Mila's logs

books, poems, reading, writing


The Great Wall of China, Franz Kafka

Kafka’s The Great Wall of China tells a story of the construction of the Great Wall through an anonymous narrator. The wall is built in small sections, gradually aiming to be merged later to build one, long, majestic protection against the nomads of the North.

While this purpose appears logical and relevant, the narrator is also aware of the failings of the wall; how the construction of the wall could be overseen by the nomads for them to gain the upper hand. He even realizes how even though the construction began under the threat of the nomads, the leadership had planned for its creation regardless of their existence. Yet to think so in depth of these trivial matters is not his job. The orders are given, and it is up to him and many others like him to execute them. They are willing pawns in the will of the leadership, smart enough to know they lack crucial information and not enough to stop dedicating their lives to “the greater cause”.
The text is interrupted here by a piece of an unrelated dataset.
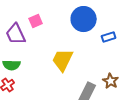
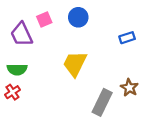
blue circle: (84, 19) -> (78, 17), moved, size x0.7

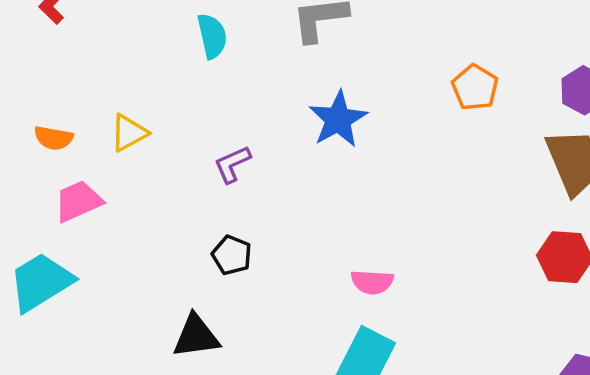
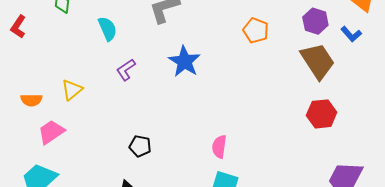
purple L-shape: (232, 164) -> (126, 70), moved
pink semicircle: (372, 282) -> (219, 147), turned 105

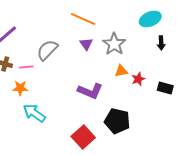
In my interpretation of this work by Kafka, I assumed the subordinate men who were endangered to hopelessness represent the average people, people without access to the backdoors but those who aren’t satisfied laying in the scraps of society. The majority conform to society’s needs for a functioning world but cannot help but cannot help wondering sometimes, what their purpose was supposed to be. The eighth paragraph warns people to stop thinking after a certain point for it will devour one’s movement forward. They know nothing, and they shall stay knowing nothing. For the ignorance will propel them forward and continue with the work they do for the leadership, the work they know is a ruse. They do not know what they are working for.
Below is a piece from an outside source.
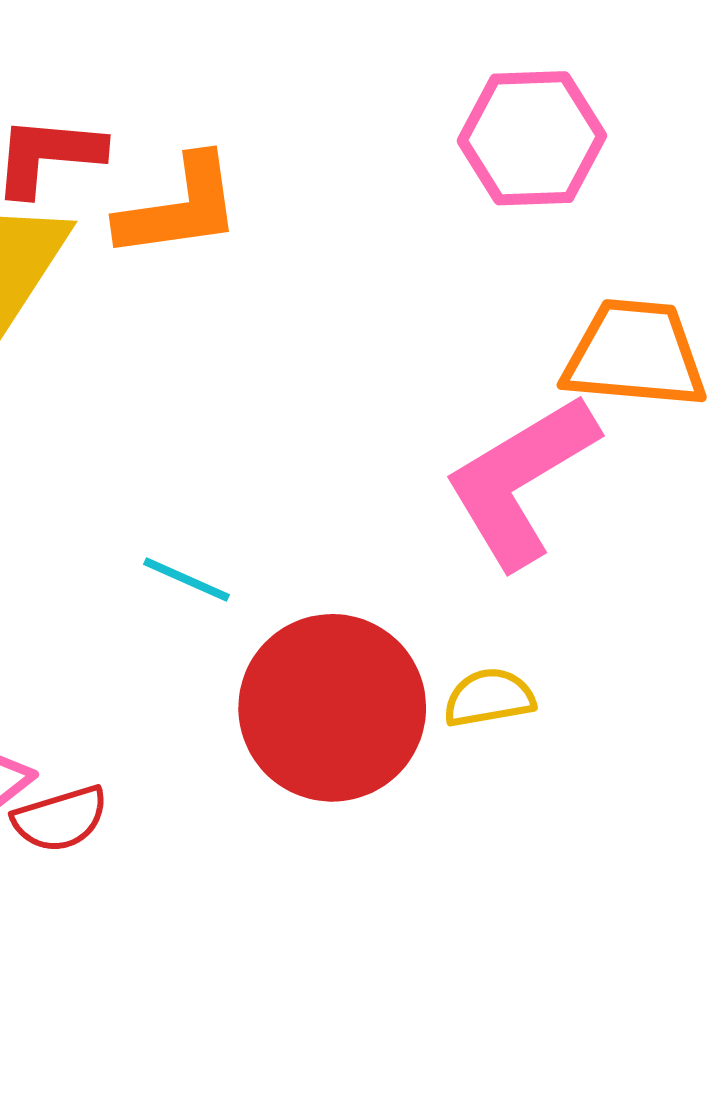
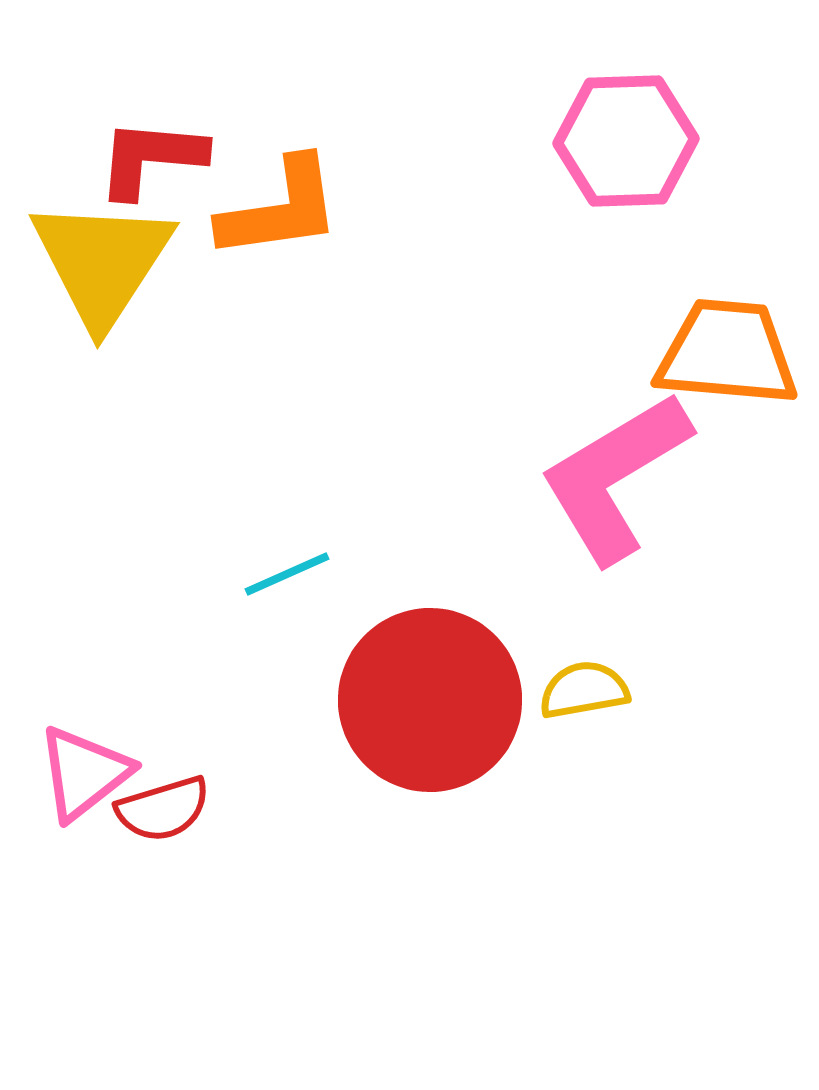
cyan line: (187, 579) -> (287, 574), turned -48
This model of living is profoundly related to the existentialism presented by thinkers such as Sartre and Nietzsche. There is no meaning in this life, and there is no greater cause. It is made up by the leadership, which has existed far longer than the workers have. The Northern nomads―death, cannot be prevented; it will always be the overseer and have the upper hand. While the existentialist view of having no purpose and meaning is often interpreted as a depressive stance, one can also view this from a positive stance. Highlighting the beauty of the human experience, being unbound by chains of a purpose and free to live and do everything.

Our time here in the conscious state is limited, and what life brings is a temporal opportunity to create a moment in time where we were in existence. It is difficult to believe that there is something beyond this life. Flowers wilt and brown all around. Perhaps the human experience is nothing more than what it is, but like a pleasant meal, good things that come to an eventual end.